Since that crisis point things have slowly been improving. Ron and I are working together as a team to address the issues that the last year of our lives have thrown up. Parenting Amy can still be a daily struggle but she is so much happier now than she was a few months ago. We switched round some things and changed our mindsets, did a lot of reading and asked for lots of help and we are taking each day at a time, trying to find ways to be there for her without feeling like she is running our lives. Stella is growing and adapting to the changes in her life, we are back at speech therapy to help her catch up again to her peers, she actively communicates with everyone in her life but sometimes needs a little extra help expressing herself. Ron is busy with work and constantly working on our house and garden and I am slowly but surely finding a way back to myself. I have lots of help and support and am starting to feel more comfortable talking about what I have been going through. Despite being an extrovert who loves to communicate, talking about what I have been experiencing has felt like admitting failure on some level and it’s been hard for me to open up and be honest about what I have been feeling. On so many levels I feel like such a cliché, the stay-at-home-mum who suddenly finds herself wanting more, the out-of-work mum who’s skills have stayed at the level I left them at nearly seven years ago when I went on maternity leave. The non-Australian in a workforce rammed full of Mums like me, looking for part time work. Sometimes it feels as if there was a crack somewhere, I would just slip right through it. Validated only by the presence of my husband and children and my friends. My team of professionals includes my wonderful GP and a lovely psychologist who is helping me learn to validate how I feel and change my behaviour patterns. Slowly the panic attacks are lessening and I feel as though my ability to cope is increasing.
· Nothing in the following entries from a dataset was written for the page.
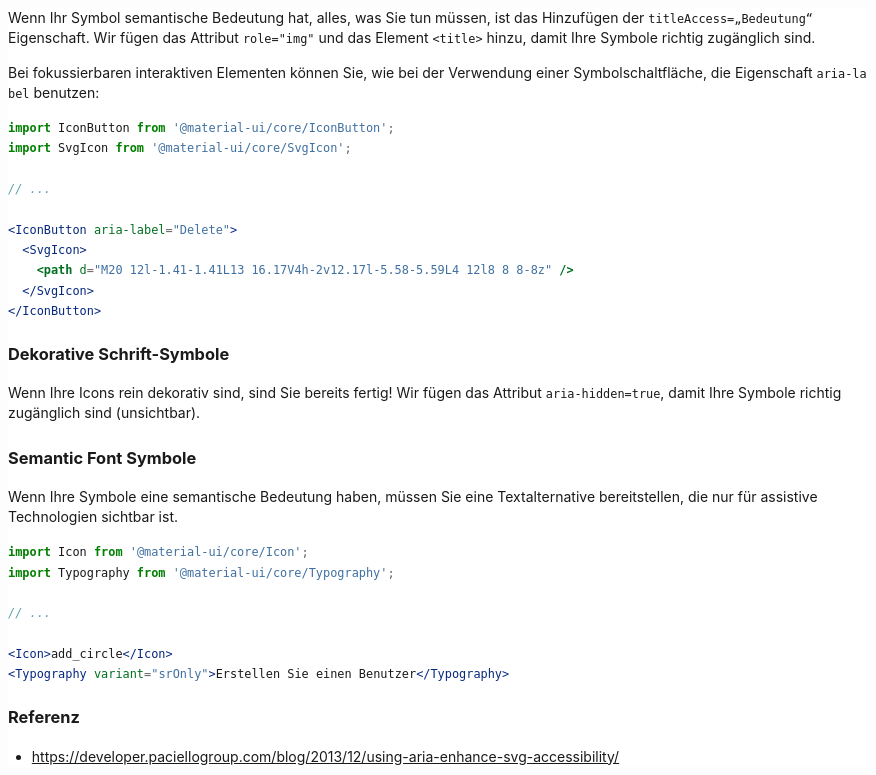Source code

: Wenn Ihr Symbol semantische Bedeutung hat, alles, was Sie tun müssen, ist das Hinzufügen der `titleAccess=„Bedeutung“` Eigenschaft. Wir fügen das Attribut `role="img"` und das Element `<title>` hinzu, damit Ihre Symbole richtig zugänglich sind.

Bei fokussierbaren interaktiven Elementen können Sie, wie bei der Verwendung einer Symbolschaltfläche, die Eigenschaft `aria-label` benutzen:

```jsx
import IconButton from '@material-ui/core/IconButton';
import SvgIcon from '@material-ui/core/SvgIcon';

// ...

<IconButton aria-label="Delete">
  <SvgIcon>
    <path d="M20 12l-1.41-1.41L13 16.17V4h-2v12.17l-5.58-5.59L4 12l8 8 8-8z" />
  </SvgIcon>
</IconButton>
```

### Dekorative Schrift-Symbole

Wenn Ihre Icons rein dekorativ sind, sind Sie bereits fertig! Wir fügen das Attribut `aria-hidden=true`, damit Ihre Symbole richtig zugänglich sind (unsichtbar).

### Semantic Font Symbole

Wenn Ihre Symbole eine semantische Bedeutung haben, müssen Sie eine Textalternative bereitstellen, die nur für assistive Technologien sichtbar ist.

```jsx
import Icon from '@material-ui/core/Icon';
import Typography from '@material-ui/core/Typography';

// ...

<Icon>add_circle</Icon>
<Typography variant="srOnly">Erstellen Sie einen Benutzer</Typography>
```

### Referenz

- https://developer.paciellogroup.com/blog/2013/12/using-aria-enhance-svg-accessibility/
I have given myself permission to not be the best I can be at all times.
There are many occasions where I have to remind myself that what is most important is that I am well enough to do my job, to be there for my children, to be present for my husband and so I am forcing myself to stop withdrawing, to reach out more and to talk more. Its not easy but then nothing tough ever is. And that is where the story finds me now, poised on the edge of change and coping with it.